Dès lors, la revue paraît régulièrement et parmi ses premiers collaborateurs, outre ses fondateurs, on citera Romain Rolland, André Suarès, Paul Claudel, Léon-Paul Fargue, Valéry Larbaud et Jacques Rivière. De mai 1912 à août 1914, Jacques Copeau en assure la direction - à la suite de Jean Schlumberger - et Jacques Rivière, son secrétariat (janvier 1912-août 1914). Elle publie Alain-Fournier, Guillaume Apollinaire, Francis Carco, Jean Giraudoux, Marcel Proust, André Spire, Paul Valéry, Roger Martin du Gard... La première guerre disperse les auteurs. La revue s'arrête en septembre 1914 et ne reprend qu'en juin 1919, sous la direction de Jacques Rivière, bientôt assisté par Jean Paulhan, qui lui succèdera en 1925.

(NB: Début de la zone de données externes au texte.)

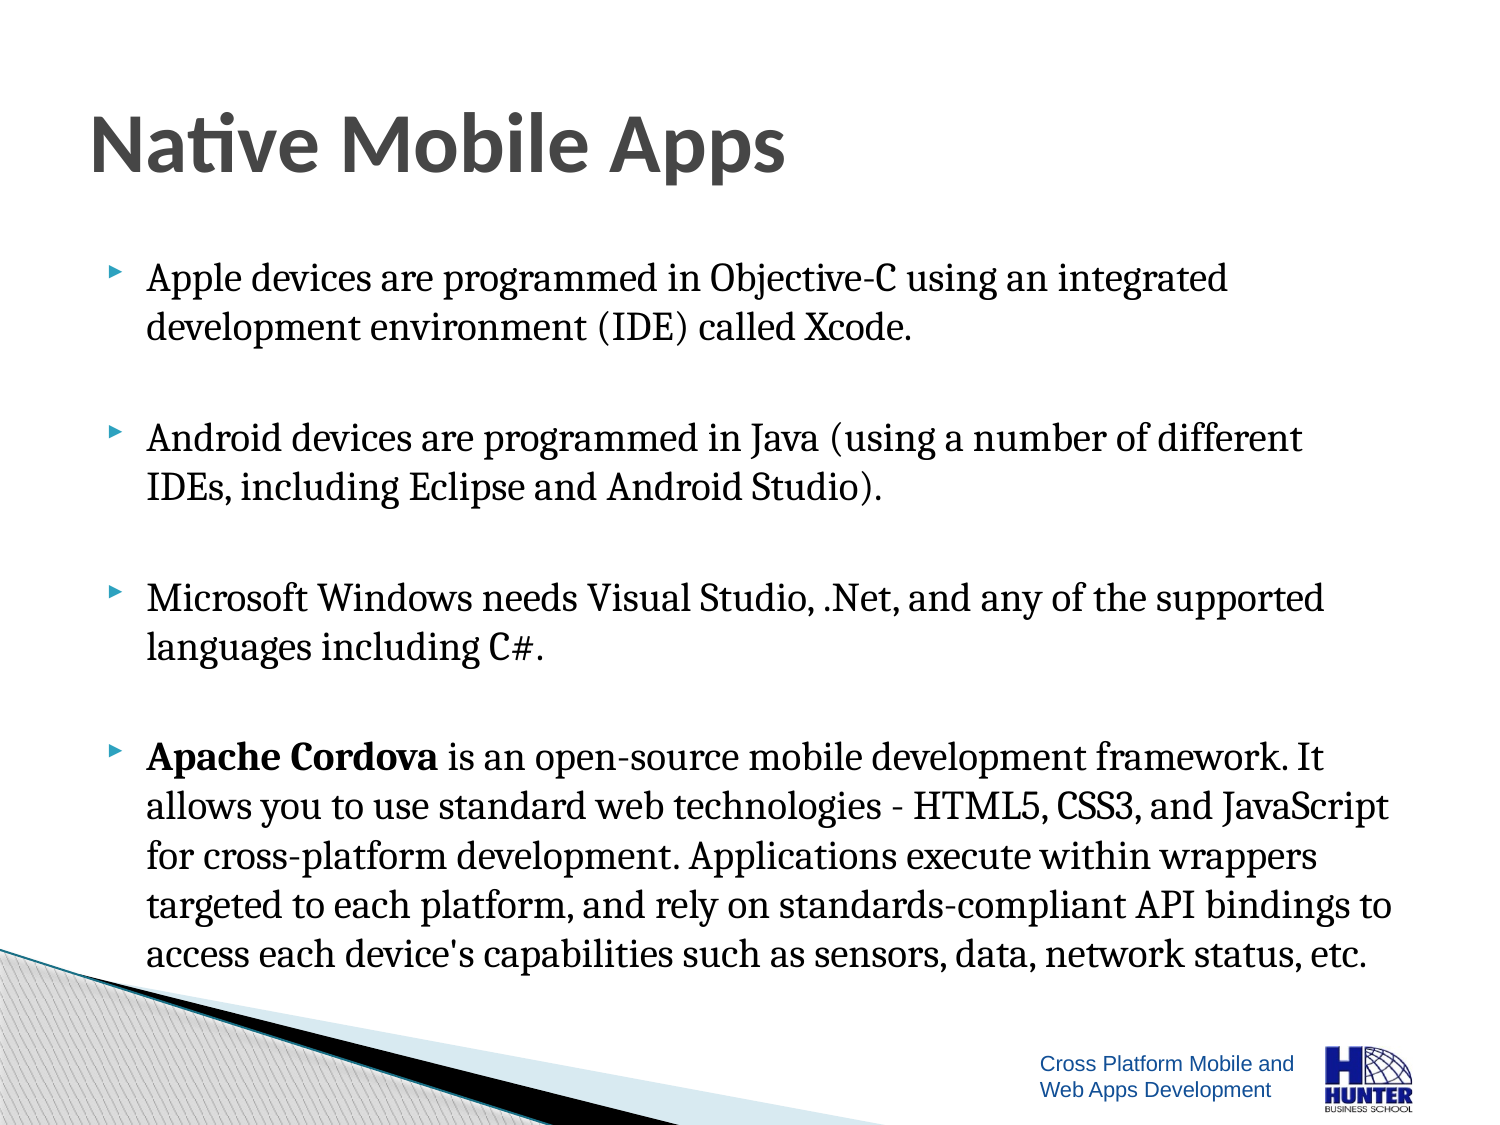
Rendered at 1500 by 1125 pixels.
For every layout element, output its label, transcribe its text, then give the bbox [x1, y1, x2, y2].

title Native Mobile Apps [75, 45, 1425, 233]
list Apple devices are programmed in Objective-C using an integrated development environment (IDE) called Xcode. Android devices are programmed in Java (using a number of different IDEs, including Eclipse and Android Studio). Microsoft Windows needs Visual Studio, .Net, and any of the supported languages including C#. Apache Cordova is an open-source mobile development framework. It allows you to use standard web technologies - HTML5, CSS3, and JavaScript for cross-platform development. Applications execute within wrappers targeted to each platform, and rely on standards-compliant API bindings to access each device's capabilities such as sensors, data, network status, etc. [75, 243, 1413, 986]
picture [1325, 1046, 1413, 1113]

La N.R.F. cesse de paraître en juin 1940, puis, placée sous tutelle allemande, elle paraît sous la direction-gérance de Drieu la Rochelle jusqu'en juin 1943. Ce sont les années sombres de la revue. La publication reprend en janvier 1953, sous le titre La Nouvelle Nouvelle Revue française, sous la direction de Jean Paulhan et Marcel Arland. En novembre 1968, Marcel Arland prend seul la direction de la revue, Dominique Aury devient secrétaire générale. En septembre 1977, c'est Georges Lambrichs qui prend la tête de la revue. Jacques Réda en devient directeur en septembre 1987 ; Bertrand Visage en devient rédacteur en chef en 1996, suivi par Michel Braudeau, romancier et critique littéraire, en 1999.

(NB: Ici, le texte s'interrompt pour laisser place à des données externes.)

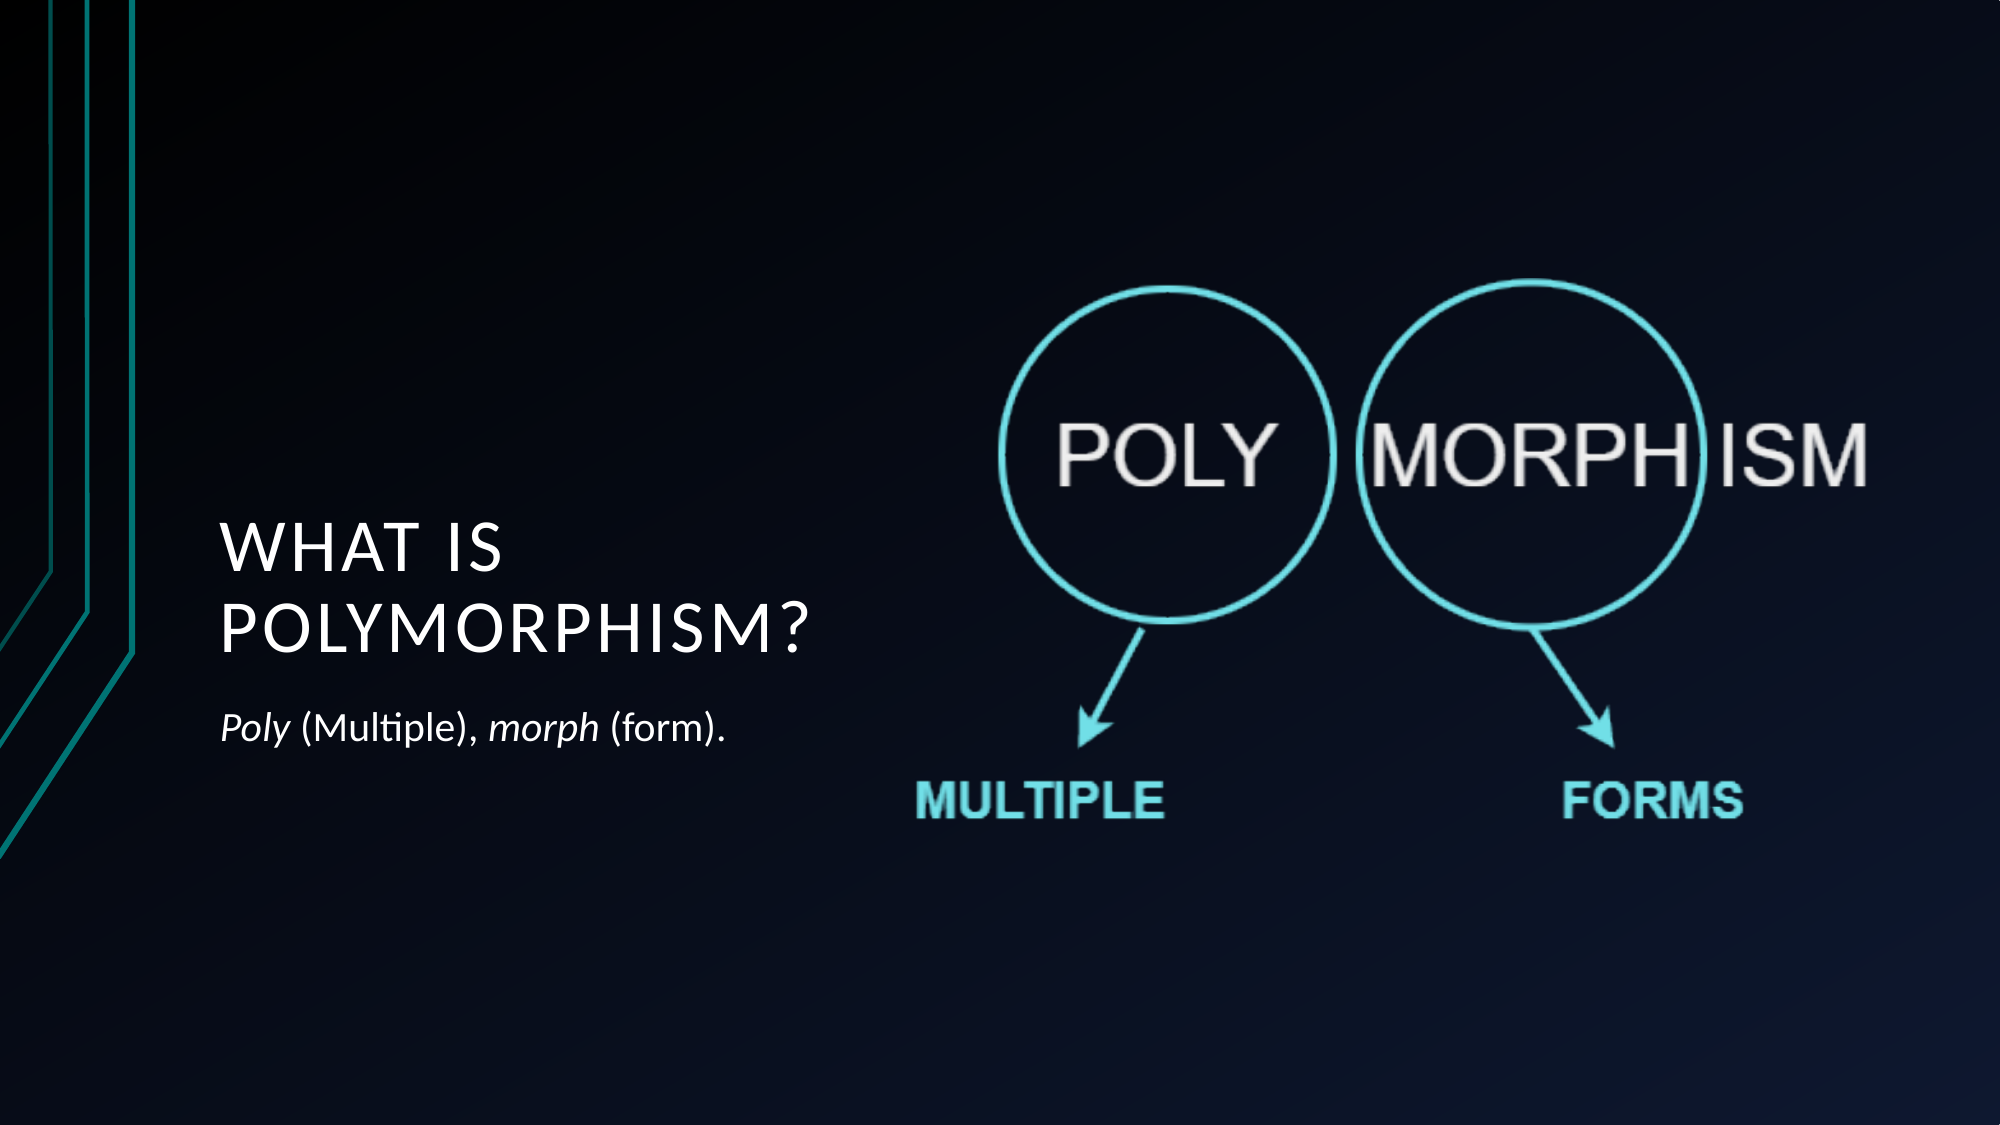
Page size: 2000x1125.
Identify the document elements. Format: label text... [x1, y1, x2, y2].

title What is Polymorphism? [199, 279, 867, 680]
picture [899, 278, 1900, 830]
text_box Poly (Multiple), morph (form). [199, 695, 867, 1013]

La N.R.F. vue par Michel Braudeau :

«La seule différence importante entre La N.R.F. d'aujourd'hui et celle de 1909 réside dans son rythme de parution, mensuelle hier et maintenant trimestrielle. Ce nouveau rythme est celui de la réflexion et de l'approfondissement, l'actualité littéraire étant désormais traitée par une multiplicité d'émissions de radio et de télévision, de magazines, de suppléments de certains quotidiens…

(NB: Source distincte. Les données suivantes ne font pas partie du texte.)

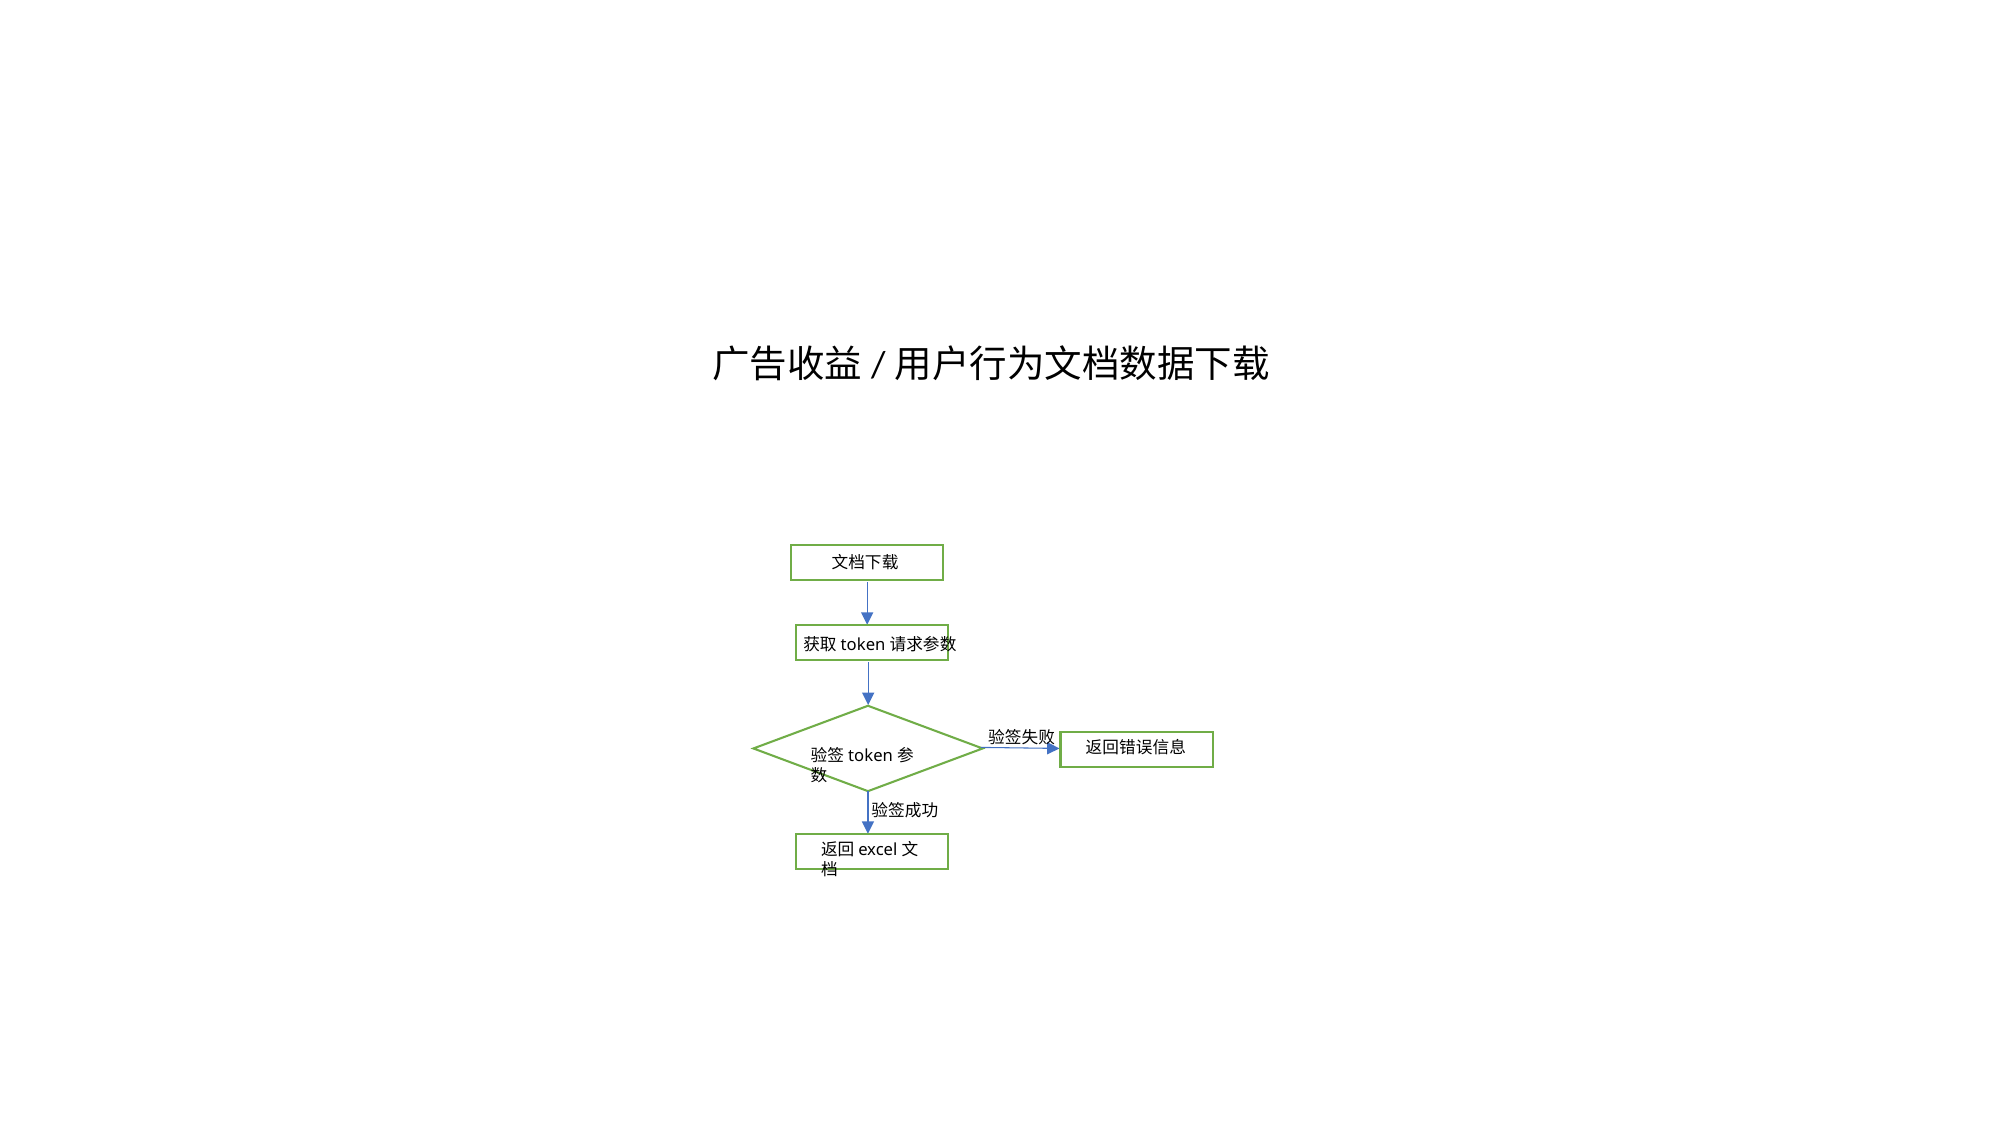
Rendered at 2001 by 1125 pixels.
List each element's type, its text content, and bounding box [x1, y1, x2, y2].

text_box 获取token请求参数 [788, 626, 982, 662]
text_box [750, 704, 973, 767]
text_box [790, 544, 944, 581]
text_box 验签成功 [856, 792, 867, 828]
text_box [1059, 731, 1214, 768]
text_box 文档下载 [816, 544, 959, 579]
text_box 返回excel文档 [806, 831, 949, 887]
text_box 广告收益/用户行为文档数据下载 [697, 333, 1285, 393]
text_box [795, 833, 806, 870]
text_box 返回错误信息 [1070, 729, 1213, 765]
text_box 验签失败 [973, 719, 1077, 755]
text_box 验签成功 [869, 792, 960, 828]
text_box 验签token参数 [795, 737, 938, 792]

Chaque numéro met à l'honneur un grand auteur, à travers des textes inédits. Nous avons ainsi accueilli Rimbaud, Borges, Balzac et Nabokov en 1999, Breton en janvier 2000, tandis que le numéro de mars nous a fait retrouver Charles-Albert Cingria.
Mais ces auteurs consacrés ne sont qu'un des aspects de La N.R.F. Nous sommes aussi, et peut-être surtout, des explorateurs, des découvreurs. En 1999, nous avons ainsi consacré un dossier thématique à la littérature cubaine et un second à la littérature nord-américaine. En mars et mai 2000, nous avons traité de la littérature africaine sous tous ses aspects, en octobre 2000 et janvier 2001 nous aborderons le Mexique. Découverte, également, avec le cahier illustré qui présente, dans chaque numéro, l'œuvre graphique d'un artiste à découvrir, toujours commentée par l'artiste ou par un spécialiste de l'art contemporain.
La N.R.F., c'est encore l'ouverture à tous les genres, à tous les tons. Loin de l'intellectualisme, nous apprécions l'insolence, l'imprévu. Comme de faire voisiner Desnos et Mandiargues avec Jim Harrisson, Antonio Tabucchi ou Maurice G. Dantec, célèbre pour ses romans noirs mais inattendu dans ses réflexions sur la littérature, d'interroger Kenzaburô Oê sur l'arme atomique…
C'est enfin le lieu d'expression de ce que l'on appelle le work in progress, l'œuvre en mouvement, et du premier contact avec des inconnus qui sont peut-être les talents de demain. Pour moi, La N.R.F. doit être à la fois un cabinet de curiosités et un étalage de gourmandises.»